Open-access journals haven’t had an easy go of it lately. In its current special issue, the esteemed journal Science has published an article detailing how Harvard biologist John Bohannon duped more than 100 of the freely available online scientific journals into accepting a completely bogus study that should have been thrown out by any competent reviewer. Bohannon’s implication is clear: Traditional print is still superior to open access.

However, there are several flaws with Bohannon’s experiment, the most glaring of which is that he didn’t submit his study to any traditional print journals like Nature or Cell. Without a control group, how can Bohannon say that open access journals are any more likely than traditional ones to let junk science slip through the cracks?  

Even if Bohannon had found a statistically significant difference, it wouldn’t change our view that open access represents an important step forward for the greater dissemination and democratization of knowledge. 


Open-access journals certainly aren’t perfect, but there are good reasons to support their growth.

The most obvious of these is the ballooning subscription fees of traditional print journals.

According to data provided by Susan Macicak, interim collection development officer for UT Libraries, EBSCO, the University’s serials agent, posted price increases of at least 20 percent across all disciplines from 2009 to 2013. Even more distressingly, a report put out by EBSCO on Oct. 4 predicted a continuation of this trend, with an expected increase of 6 to 8 percent from 2013 to 2014.

According to Macicak, UT has seen similar price increases in recent years.

“Those titles we get through [EBSCO] have inflated at an average of about 5.25 [percent] over the last five years, for a total increase in what we paid of approximately … 26.26 [percent] between 2007 and 2012 — which doesn’t figure in both serials cancellations and new titles started,” Macicak said. 

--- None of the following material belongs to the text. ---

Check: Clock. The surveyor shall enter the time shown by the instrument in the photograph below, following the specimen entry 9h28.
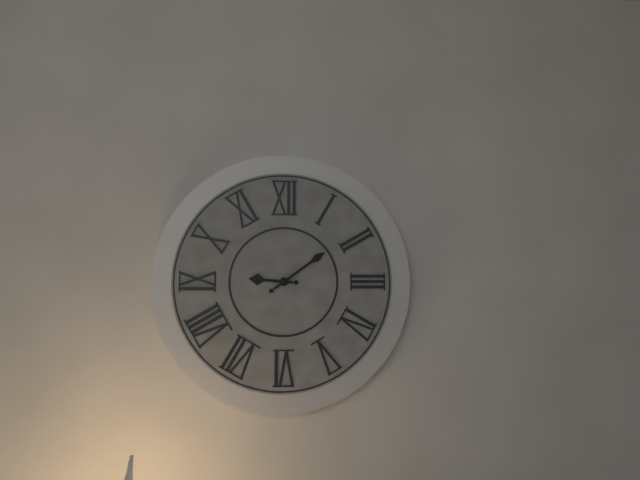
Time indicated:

Ronda Rowe, UT’s head librarian for acquisition services, said that the most recent figure, for FY12-13, is around $9.8 million.

Any hope of change through price reductions is ill-founded, according to Georgia Harper, scholarly communications adviser for UT Libraries.

“In my opinion, the solution is unlikely to come from lower rates from the journal publishers,” Harper said. “The journal subscription market can be fairly described as dysfunctional. It does not operate according to the normal market forces that would keep prices low. These forces include, among others, competition and low barriers to entry into the market. Instead, the journal subscription market is characterized by, first and foremost, a monopolistic good — copyright. Copyright is a federally-sanctioned monopoly that allows those who possess a copyright to charge more than the market would ordinarily bear for a good or service.”

Less practical, but just as important, is the symbolic nature of free access to information. While we understand the need for scholarly publications to fund their operations, we can’t ignore the incalculable benefits that accompany the wide availability of knowledge. Not only does it allow research to reach more people, but it also provides an invaluable check against the sort of bogus science that Bohannon tried to pass off as legitimate. 

While open-access journals certainly suffer from their own problems, the benefits outweigh the risks and official measures should be taken to promote their growth. Such initiative must start at the university level, where the vast majority of scholarly output originates. Many American universities, including the Massachusetts Institute of Technology and the University of North Texas in Denton, have adopted official policies in favor of open access. UT-Austin has a digital repository where student and faculty work is stored.

Policies alone, however, won’t be enough to swing the balance in favor of open access. The well-entrenched reputations of traditional journals will keep them in positions of power and influence over the future of the academic publishing world as long as researchers continue to attach greater prestige to them than to open-access journals.

Curt Rice, a UT alumnus and current professor in the department of languages and linguistics at the University of Tromso in Norway, recently wrote an article for The Guardian in which he criticized both the methodology and conclusions of Bohannon’s experiment

Rice expanded on his views in an email to the Daily Texan editorial board on Wednesday by offering some ideas for how open-access journals could entice more researchers to publish in their pages.

“One strategy [to enhance the prestige of open-access journals] would be to try to get some of the high prestige traditional journals to switch to the [open-access] model,” Rice said. “Then the prestige of that journal would just be exported to the [open-access] domain, and people would still want to publish there.”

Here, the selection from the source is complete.